By combing different codecs like string or number we can construct a User runtime type, that we can use for validating any incoming user data.

The previous basic construct has the same shape as the User type we defined previously. What we don't want though, is to redefine the User as a static type as well. io-ts can help us here, by offering TypeOf which enables user land to generate a static representation of the constructed User.
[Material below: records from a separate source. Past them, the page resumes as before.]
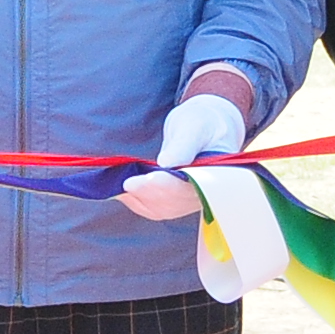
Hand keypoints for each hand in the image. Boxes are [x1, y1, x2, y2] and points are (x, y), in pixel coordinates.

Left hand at [121, 90, 245, 221]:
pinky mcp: (177, 203)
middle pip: (173, 201)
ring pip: (162, 208)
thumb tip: (167, 163)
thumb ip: (183, 145)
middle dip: (147, 192)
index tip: (145, 179)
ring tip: (119, 184)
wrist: (204, 131)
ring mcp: (190, 201)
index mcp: (215, 174)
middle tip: (126, 182)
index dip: (166, 185)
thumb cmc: (201, 124)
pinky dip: (138, 201)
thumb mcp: (195, 126)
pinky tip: (124, 191)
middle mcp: (205, 193)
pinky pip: (156, 209)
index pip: (189, 187)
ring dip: (139, 198)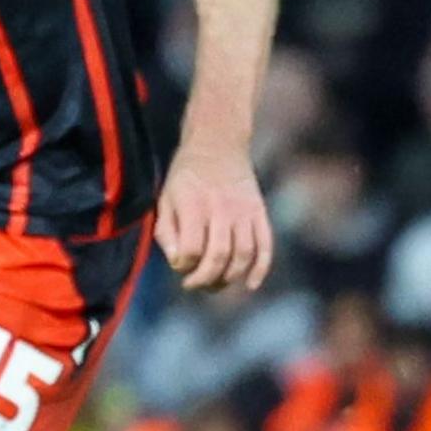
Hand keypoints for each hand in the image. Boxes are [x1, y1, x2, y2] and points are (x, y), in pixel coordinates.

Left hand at [153, 142, 271, 292]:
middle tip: (194, 285)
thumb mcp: (165, 199)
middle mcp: (222, 209)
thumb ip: (167, 232)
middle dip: (206, 279)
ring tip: (214, 284)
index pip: (192, 249)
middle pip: (219, 256)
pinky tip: (250, 285)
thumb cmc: (185, 178)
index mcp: (194, 205)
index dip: (184, 265)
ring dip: (229, 277)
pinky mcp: (260, 213)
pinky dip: (261, 268)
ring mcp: (244, 212)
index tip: (179, 265)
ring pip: (243, 254)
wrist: (218, 145)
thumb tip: (178, 263)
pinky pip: (265, 245)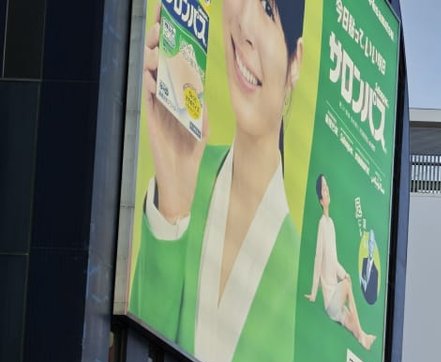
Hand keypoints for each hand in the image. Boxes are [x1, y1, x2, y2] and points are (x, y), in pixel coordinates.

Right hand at [141, 21, 203, 224]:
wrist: (182, 176)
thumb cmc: (192, 149)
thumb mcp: (203, 124)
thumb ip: (202, 106)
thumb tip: (207, 88)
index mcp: (180, 92)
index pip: (175, 59)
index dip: (173, 40)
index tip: (175, 21)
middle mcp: (167, 94)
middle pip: (159, 59)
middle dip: (159, 41)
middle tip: (161, 28)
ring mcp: (158, 104)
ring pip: (150, 73)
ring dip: (153, 60)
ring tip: (157, 52)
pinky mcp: (152, 116)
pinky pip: (148, 95)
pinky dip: (150, 85)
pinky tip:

type UserType = t.TypeOf<typeof User>;

This gives us the exact same representation we defined in the beginning of this post.

type UserType = {
  id: number;
  name: string;
  points: number;
  active: boolean;
  settings: {
    configuration: {
      theme: 'basic' | 'advanced';
    };
  };
};

To clarify the concept, let assume we have a user object and want to validate if it has the expected shape. io-ts also comes with fp-ts as a peer dependency, which offers useful utility functions like isRight or fold. We can use the isRight function to check if the decoded result is valid.

const userA = {
  id: 1,
  name: "Test User",
  points: 100,
  active: true,
  settings: {
    configuration: {
      theme: "basic"
    }
  }
};

isRight(User.decode(userA)); // true

const userB = {
  id: 1,
  name: "Test User",
  points: "100",
  active: true,
  settings: {
    configuration: {
      theme: "basic"
    }
  }
};

isRight(User.decode(userB)); // false

Now that we have some basic understanding of how io-ts functions, let's revisit the original loadUser function and decode the data before we pass it around inside our application. But before we start refactoring let's take a look at one more useful functionality, that will help us when working with the Either type, that the decode returns. fold enables us to define a success and failure path, check the following example for more clarification:

const validate = fold(
  error => console.log({ error }),
  result =>console.log({ result })
);

// success case
validate(User.decode(userA));

// failure case
validate(User.decode(userB));

Using fold enables us to handle valid or invalid data when calling our fetch functionality. The loadUser function could now be refactored to handle these cases.

const resolveUser = fold(
  (errors: t.Errors) => {
    throw new Error(`${errors.length} errors found!`);
  },
  (user: User) => state.saveUser(user)
);

const loadUser = () => {
  fetch("http://localhost:3000/users/1")
    .then(response => response.json())
    .then(user => resolveUser(User.decode(user)))
    .catch(error => {
      console.log({ error });
    });
};

As we can see from the above code, we might handle any incorrect representation by throwing another error. This prevents the data from being passed around in our application. There are more improvement we can make here. Right now, we're being very specific in how we're handling the user decoding. There might be an opportunity to write a general function that handles any promise based data.

const decodePromise = <I, O>(type: t.Decoder<I, O>, value: I): Promise<O> => {
  return fold<t.Errors, O, Promise<O>>(
    errors => Promise.reject(errors),
    result => Promise.resolve(result)
  )(type.decode(value));
};

Our decodePromise function handles any input data based on a defined decoder and then returns a promise, based on running the actual decoding operation.

const loadUser = () => {
  fetch("http://localhost:3000/users/1")
    .then(response => response.json())
    .then(user => decodePromise(User, user))
    .then((user: User) => state.saveUser(user))
    .catch(error => {
      console.log({ error });
    });
};

There are more improvements we could make, but we should have a basic understanding of why it might be useful to validate any external data at runtime. io-ts offers more features like error reporters or handling recursive and optional types. Furthermore there are libraries like io-ts-promise that provide more features and useful helpers, the above decodePromise, for example, is available in a more advanced variant via io-ts-promise.